Ketua Komisi IV DPR RI itu mengatakan Presiden Prabowo Subianto telah menetapkan swasembada pangan sebagai salah satu agenda strategis nasional. Kebijakan tersebut dinilai penting untuk memperkuat kedaulatan bangsa di tengah tantangan ekonomi global, perubahan iklim, dan dinamika geopolitik.

Titiek mengingatkan pembangunan sektor pertanian harus dilakukan secara menyeluruh, mulai dari penyediaan sarana produksi, penguatan infrastruktur, modernisasi alat pertanian, hingga jaminan harga yang memberikan kepastian dan keuntungan bagi petani.

“Jangan sampai kebijakan yang dibuat justru merugikan petani. Petani harus menjadi pihak pertama yang merasakan manfaat dari setiap kebijakan pangan nasional,” tegas politikus Partai Gerindra tersebut.

Menurut Titiek, Jawa Tengah, khususnya Kabupaten Klaten, memiliki peran strategis sebagai salah satu lumbung pangan nasional yang menopang ketersediaan beras di Indonesia. Namun, sektor pertanian masih menghadapi berbagai tantangan, mulai dari dampak perubahan iklim, alih fungsi lahan, hingga meningkatnya biaya produksi yang membebani petani.

Sebagai bentuk dukungan terhadap agenda swasembada pangan, Titiek memimpin Kunjungan Kerja Komisi IV DPR RI dalam kegiatan Panen Raya Padi di Desa Wonosari, Kecamatan Trucuk, Kabupaten Klaten, Jawa Tengah, Jumat (10/7/2026).

Ia memastikan Komisi IV DPR akan terus mengawal pelaksanaan kebijakan pertanian melalui fungsi legislasi, penganggaran, dan pengawasan agar seluruh program pemerintah benar-benar berpihak kepada petani sekaligus memperkuat kedaulatan pangan nasional.
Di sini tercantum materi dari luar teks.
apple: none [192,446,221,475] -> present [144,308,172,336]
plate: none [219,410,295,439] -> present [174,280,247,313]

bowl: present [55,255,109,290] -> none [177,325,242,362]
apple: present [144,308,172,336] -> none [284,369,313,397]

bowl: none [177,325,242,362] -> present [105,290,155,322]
Titiek juga menyampaikan apresiasi kepada para petani, penyuluh pertanian, penyalur pupuk bersubsidi, pemerintah daerah, Kementerian Pertanian, serta BUMN yang selama ini berkolaborasi meningkatkan produksi padi nasional.
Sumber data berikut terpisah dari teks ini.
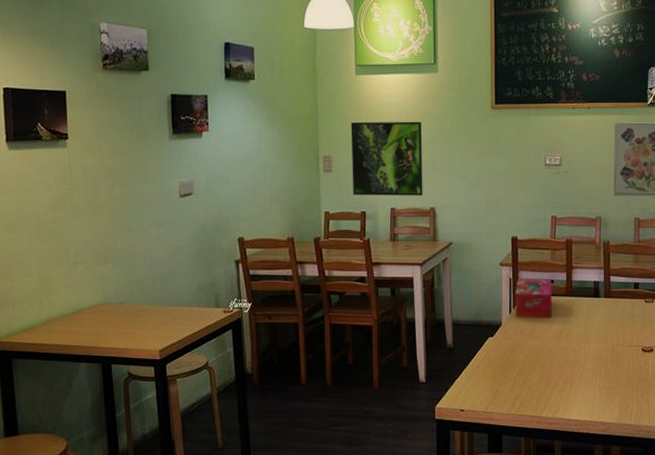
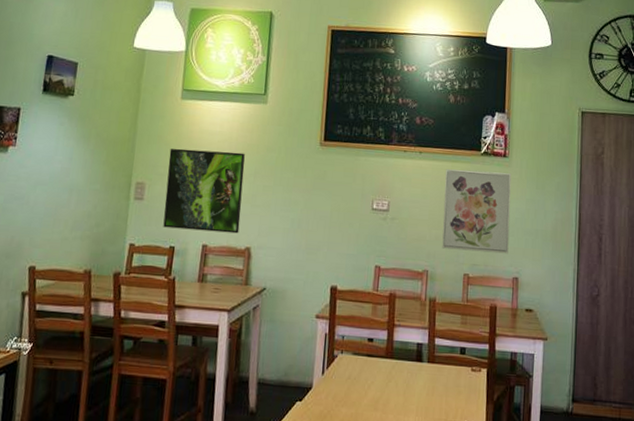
tissue box: present [515,279,552,319] -> none [328,334,371,384]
“Semoga produksi terus meningkat, harga tetap menguntungkan, kesejahteraan petani semakin meningkat, serta pertanian Indonesia semakin jaya dan berdaulat,” ujarnya.

Sebelumnya, Presiden Prabowo Subianto menyatakan pemerintah telah membuktikan keberhasilan mewujudkan swasembada pangan lebih cepat dari target yang ditetapkan. Pernyataan itu disampaikan saat meresmikan mandatori biodiesel B50 di Rest Area KM 57 Tol Jakarta-Cikampek, Kamis (9/7/2026).

Prabowo menegaskan pemerintah tidak mungkin berbohong kepada rakyat mengenai kondisi pangan nasional.

“Dosalah Pemerintah yang berbohong kepada rakyatnya. Dosalah pemimpin yang berbohong kepada rakyatnya. Berkhianatlah pemimpin yang tidak setia kepada kepentingan negara di atas segala kepentingan,” kata Prabowo.

Ia menyebut target swasembada pangan yang semula diproyeksikan tercapai dalam empat tahun berhasil diwujudkan hanya dalam satu tahun.

“Alhamdulillah kita sudah buktikan bahwa kita mampu mengamankan dan menghasilkan pangan untuk rakyat kita. Kita sudah swasembada pangan,” tandasnya.